Elle extirpa son petit 32 et pénétra doucement dans le salon.

Elle fit rapidement le tour de la pièce et se retrouva dans le couloir qui menait à la cuisine, sûrement la porte entrouverte à sa droite, cette fois-ci.

Elle s'avança silencieusement et poussa légèrement le battant du pied.

La porte découvrit graduellement l'espace de la pièce, éclairée par la pleine lune.

Une nuée d'angoisse irrésistible l'envahissait au fil des secondes. C'était l'enfer, ici.

Elle n'avait pu le voir en pénétrant dans l'entrée tout à l'heure, mais la pièce était littéralement dévastée.

Il y avait du sang partout, sur le sol et sur des pans de mur, sur le gros combiné frigo-congélateur, et, évidemment sur la table.

Le sang provenait d'un cadavre nu, allongé sur la lourde table paysanne. L'homme avait été ligoté aux quatre pieds de la table, en croix, et avait subi des mutilations diverses, en diverses parties du corps. D'une énorme entaille rouge, à la base du cou, suintait un liquide sombre, et gras. Elle vit aussi que les organes génitaux avaient été attaqués. Que l'ensemble du corps avait été martyrisé.

Des ordures étaient répandues dans toute la pièce, des assiettes sales, des bouteilles vides et des canettes de bière, des emballages déchirés. Les portes de l'armoire étaient ouvertes. Les paquets de riz et les boîtes de pâtes saccagés, éventrés. Et il y avait les restes d'un bon repas étalés sur le bord de l'évier.

Elle ne fit rien qui puisse bousculer le chaos figé dans la pièce. Elle ne mit pas le pied sur le sol mouillé de la cuisine, et n'alluma surtout pas la lumière.

Elle repartit, d'abord lentement, puis à bonne allure vers l'escalier qui menait à l'étage et hurla, la tete tendue vers le haut:

– OLIVEIRA?

Puis, à nouveau:

– OLIVEIRA, JE L'AI TROUVÉ… VOUS M'ENTENDEZ OLIVEIRA? JE L'AI TROUVÉ, EN BAS…

Elle entendit une voix, étouffée par la distance et un bruit de pas qui s'approchait lourdement de la cage d'escalier.

Puis une voix puissante qui éclata dans l'espace,

– ANITA? QU'EST-CE QUE VOUS DITES? VOUS L'AVEZ TROUVÉ?…

– OUI EN BAS… DANS LA CUISINE…

Les pas qui résonnent sur les marches. Oliveira fit son apparition au détour de la première vrille.

– Venez, c'est là-bas.

Sa voix avait été plus blanche qu'elle ne l'aurait voulu.

Moins de cinq minutes plus tard, lorsque Oliveira arriva en courant à la portière de sa voiture, la cuisine luisait faiblement d'un halo jaune derrière la maison.
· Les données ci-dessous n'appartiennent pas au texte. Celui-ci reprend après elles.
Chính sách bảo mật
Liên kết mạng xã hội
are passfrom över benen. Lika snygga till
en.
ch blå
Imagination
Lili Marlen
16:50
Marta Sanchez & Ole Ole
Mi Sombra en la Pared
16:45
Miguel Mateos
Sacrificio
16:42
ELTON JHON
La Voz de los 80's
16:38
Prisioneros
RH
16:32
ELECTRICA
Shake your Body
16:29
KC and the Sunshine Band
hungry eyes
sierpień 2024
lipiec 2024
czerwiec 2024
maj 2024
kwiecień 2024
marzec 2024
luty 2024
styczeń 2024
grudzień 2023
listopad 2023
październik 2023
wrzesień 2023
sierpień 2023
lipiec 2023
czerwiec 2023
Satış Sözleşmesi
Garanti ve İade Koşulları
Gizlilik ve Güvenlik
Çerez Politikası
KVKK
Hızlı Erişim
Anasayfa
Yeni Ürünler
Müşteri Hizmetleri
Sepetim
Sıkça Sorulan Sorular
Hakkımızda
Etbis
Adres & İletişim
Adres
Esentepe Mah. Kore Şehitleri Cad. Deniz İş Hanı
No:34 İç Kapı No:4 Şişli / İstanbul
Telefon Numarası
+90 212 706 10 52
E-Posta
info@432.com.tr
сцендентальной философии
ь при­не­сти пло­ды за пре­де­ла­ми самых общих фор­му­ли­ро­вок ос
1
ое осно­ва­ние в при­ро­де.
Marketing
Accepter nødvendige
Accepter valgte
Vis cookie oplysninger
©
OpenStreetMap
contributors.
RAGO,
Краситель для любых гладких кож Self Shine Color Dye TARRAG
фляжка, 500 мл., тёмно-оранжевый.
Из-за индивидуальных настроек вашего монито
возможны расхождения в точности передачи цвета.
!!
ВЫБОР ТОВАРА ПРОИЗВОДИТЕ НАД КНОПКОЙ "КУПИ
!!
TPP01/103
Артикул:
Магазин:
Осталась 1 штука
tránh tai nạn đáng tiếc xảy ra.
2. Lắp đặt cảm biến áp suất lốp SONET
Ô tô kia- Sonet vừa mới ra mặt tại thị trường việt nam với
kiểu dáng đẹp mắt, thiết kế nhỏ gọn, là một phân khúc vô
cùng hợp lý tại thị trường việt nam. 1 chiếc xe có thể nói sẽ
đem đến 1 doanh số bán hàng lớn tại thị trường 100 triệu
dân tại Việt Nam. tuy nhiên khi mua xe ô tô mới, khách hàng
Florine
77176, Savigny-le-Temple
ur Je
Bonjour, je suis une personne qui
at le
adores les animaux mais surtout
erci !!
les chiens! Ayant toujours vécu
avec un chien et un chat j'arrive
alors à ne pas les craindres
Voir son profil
À l'intérieur les tubes de néon éclairaient d'une lumière crue le décor répugnant et odieux.

Le visage du Grec, ou ce qu'il en restait, dardait des yeux fous, fixés dans la mort, écarquillés vers un point situé bien au-delà du plafond jaunâtre.

Anita passa la pièce en revue, en veillant à ne rien toucher, ni déplacer malencontreusement.

Elle s'approcha avec précaution du cadavre lacéré de toutes parts. Une odeur terrible se dégageait du corps. Elle toucha le haut du bras, juste pour apprécier la température. Elle fut surprise de constater qu'il était loin d'être froid. Encore tiède, et sans rigidité cadavérique… Nom de dieu… Ils s'étaient croisés à une demi-heure près, avec les tueurs… au maximum.